Icon Solutions has released a reference implementation for digital asset payments using its Icon Payments Framework, as UK regulators set out a shared approach to tokenisation and distributed ledger technology in wholesale markets.
The implementation is intended to show how banks can process payments using DLT-based digital assets, including stablecoins, tokenised deposits and central bank digital currencies. According to Icon, the framework works across different digital asset types and ledger networks while connecting to existing core banking and payments systems.
The launch reflects a broader shift in banking as firms move beyond pilot projects and consider how to support digital assets in production systems. A central operational challenge is avoiding separate technology stacks for each new form of digital money or ledger network.
That challenge has grown more prominent as UK policymakers signal stronger support for tokenisation in wholesale financial markets. The Financial Conduct Authority and the Bank of England have outlined a joint vision for tokenised assets and distributed ledger technology, giving banks a clearer regulatory backdrop as they assess investment in new payments infrastructure.
Icon argues that fragmentation is a major risk if adoption scales without common integration into existing banking platforms. Different digital asset models, from stablecoins to tokenised deposits and CBDCs, may run on separate networks, adding complexity for institutions that must also maintain links with established payment rails and internal systems.
Legacy constraints
Icon positioned the reference implementation as an alternative to legacy vendor-led approaches that can limit banks' flexibility when adapting systems for digital asset settlement and payment processing. It said older architectures can make change programmes slower, more expensive and harder to manage.
According to Icon, its payments development framework has already been used in live environments for DLT-based clearing and settlement. Banks, including Citi, UBS, NatWest and BNP Paribas, have adopted it.
Icon says the framework can reduce implementation times and cut the total cost of ownership for payments transformation projects. The claims come amid a wider push by banks to modernise payments infrastructure in response to changing customer expectations, regulatory pressure and the emergence of new settlement models.
Digital money
Interest in digital assets in banking has moved from experimental projects to more practical questions about operations, governance and interoperability. Stablecoins and tokenised deposits have attracted particular attention because they could support faster settlement and more automated payment processes, while central bank digital currencies remain under examination in many jurisdictions.

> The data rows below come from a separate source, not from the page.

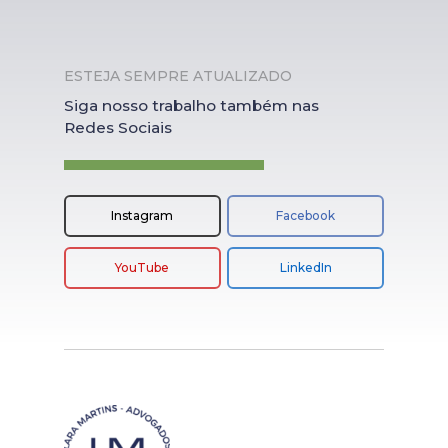
ESTEJA SEMPRE ATUALIZADO
Siga nosso trabalho também nas
Redes Sociais
Instagram
Facebook
YouTube
LinkedIn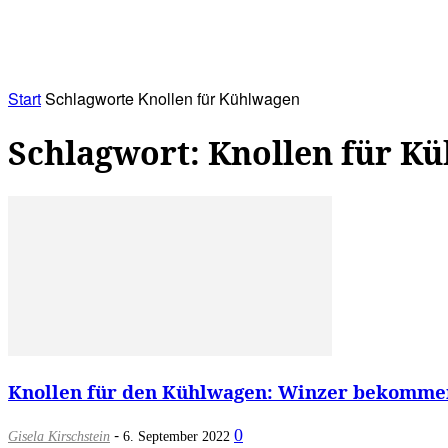
RATHAUS&
ALLES&
MITGLIEDSKONTO
Start
Schlagworte
Knollen für Kühlwagen
Schlagwort: Knollen für K
Knollen für den Kühlwagen: Winzer bekommen
-
0
Gisela Kirschstein
6. September 2022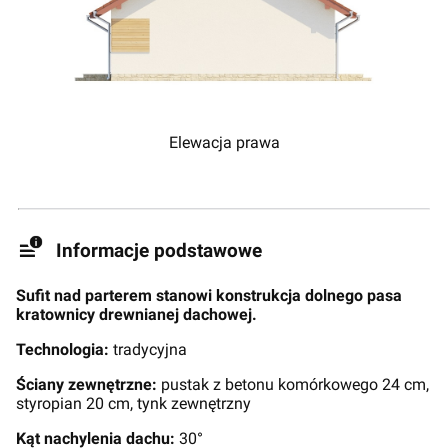
Elewacja prawa
Informacje podstawowe
Sufit nad parterem stanowi konstrukcja dolnego pasa
kratownicy drewnianej dachowej.
Technologia:
tradycyjna
Ściany zewnętrzne:
pustak z betonu komórkowego 24 cm,
styropian 20 cm, tynk zewnętrzny
Kąt nachylenia dachu:
30°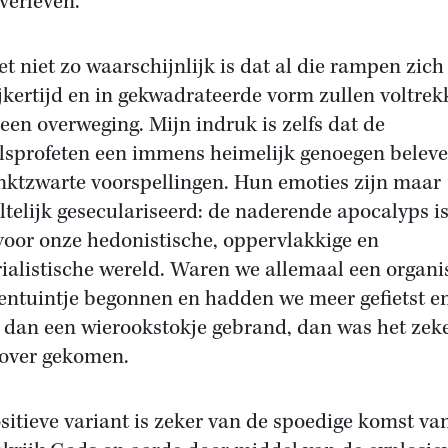
overleven.
et niet zo waarschijnlijk is dat al die rampen zich
ijkertijd en in gekwadrateerde vorm zullen voltrek
 een overweging. Mijn indruk is zelfs dat de
lsprofeten een immens heimelijk genoegen belev
nktzwarte voorspellingen. Hun emoties zijn maar
ltelijk geseculariseerd: de naderende apocalyps i
 voor onze hedonistische, oppervlakkige en
ialistische wereld. Waren we allemaal een organi
entuintje begonnen en hadden we meer gefietst e
 dan een wierookstokje gebrand, dan was het zek
zover gekomen.
sitieve variant is zeker van de spoedige komst va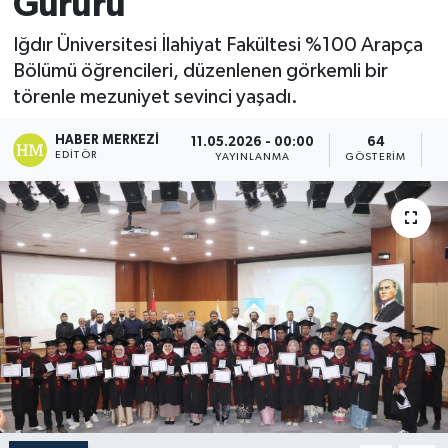
Gururu
Iğdır Üniversitesi İlahiyat Fakültesi %100 Arapça
Bölümü öğrencileri, düzenlenen görkemli bir
törenle mezuniyet sevinci yaşadı.
HABER MERKEZI
11.05.2026 - 00:00
64
EDITÖR
YAYINLANMA
GÖSTERIM
O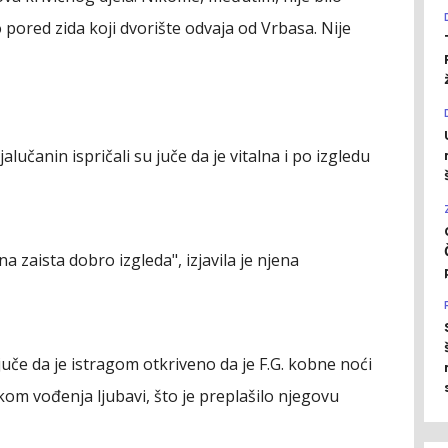
o pored zida koji dvorište odvaja od Vrbasa. Nije
učanin ispričali su juče da je vitalna i po izgledu
na zaista dobro izgleda", izjavila je njena
je juče da je istragom otkriveno da je F.G. kobne noći
kom vođenja ljubavi, što je preplašilo njegovu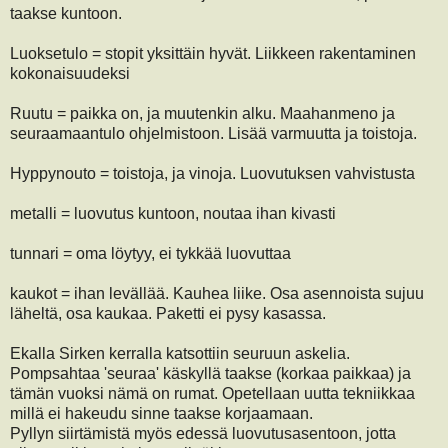
taakse kuntoon.
Luoksetulo = stopit yksittäin hyvät. Liikkeen rakentaminen
kokonaisuudeksi
Ruutu = paikka on, ja muutenkin alku. Maahanmeno ja
seuraamaantulo ohjelmistoon. Lisää varmuutta ja toistoja.
Hyppynouto = toistoja, ja vinoja. Luovutuksen vahvistusta
metalli = luovutus kuntoon, noutaa ihan kivasti
tunnari = oma löytyy, ei tykkää luovuttaa
kaukot = ihan levällää. Kauhea liike. Osa asennoista sujuu
läheltä, osa kaukaa. Paketti ei pysy kasassa.
Ekalla Sirken kerralla katsottiin seuruun askelia.
Pompsahtaa 'seuraa' käskyllä taakse (korkaa paikkaa) ja
tämän vuoksi nämä on rumat. Opetellaan uutta tekniikkaa
millä ei hakeudu sinne taakse korjaamaan.
Pyllyn siirtämistä myös edessä luovutusasentoon, jotta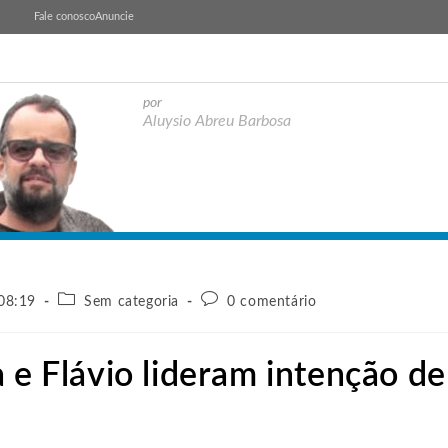
Fale conosco
Anuncie
por
Aluysio Abreu Barbosa
 08:19
Sem categoria
0 comentário
 e Flávio lideram intenção de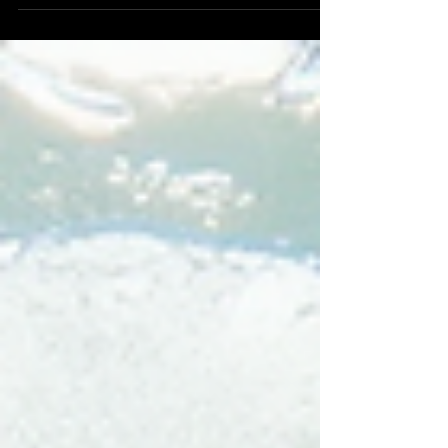
Que vous souhaitiez dynamiser vos réseaux sociaux,
réaliser une captation multicaméra ou organiser une
diffusion en direct, il faut un partenaire fiable et
expérimenté. Je vous partage ici mon expertise en
réalisation vidéo pour les entreprises et la télévision,
afin de vous aider à faire le meilleur choix. Pourquoi
opter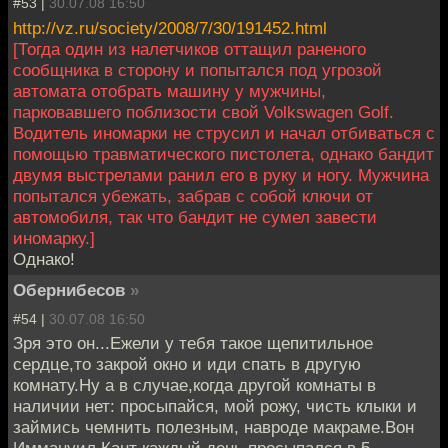
#53 |
30.07.08 16:50
http://vz.ru/society/2008/7/30/191452.html
[Тогда один из налетчиков оттащил раненого
сообщника в сторону и попытался под угрозой
автомата отобрать машину у мужчины,
парковавшего поблизости свой Volkswagen Golf.
Водитель иномарки не струсил и начал отбиваться с
помощью травматического пистолета, однако бандит
двумя выстрелами ранил его в руку и ногу. Мужчина
попытался убежать, забрав с собой ключи от
автомобиля, так что бандит не сумел завести
иномарку.]
Однако!
Обернибесов
»
#54 |
30.07.08 16:50
Зря это он...Ежели у тебя такое щепитильное
сердце,то закрой окно и иди спать в другую
комнату.Ну а в случае,когда другой комнаты в
наличии нет: просыпайся, мой рожу, чисть клыки и
займись чемнить полезным, навроде макраме.Вон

For commercial banks, however, integrating these instruments into existing operations remains a significant hurdle. Any deployment must align with current compliance processes, back-office systems and payment networks rather than operate as a stand-alone experiment.
That is where firms such as Icon see an opening. By focusing on reference implementations and integration frameworks rather than a single asset type or ledger, providers are trying to persuade banks they can add digital asset payment support without overhauling all existing infrastructure at once.
Arjeh van Oijen, Head of Product Management at Icon, said the market shift means banks need to rethink how they structure payment systems.
"The move from digital asset experimentation to implementation is a clear market signal that all banks must focus on moving towards a consolidated payments infrastructure that can support any type of payment, anytime, anywhere," he said.
"As banks start to harness the potential of digital money, IPF is the only solution with the flexibility to bring new services to market quickly, safely and cost-effectively - without relying on external vendors," he added.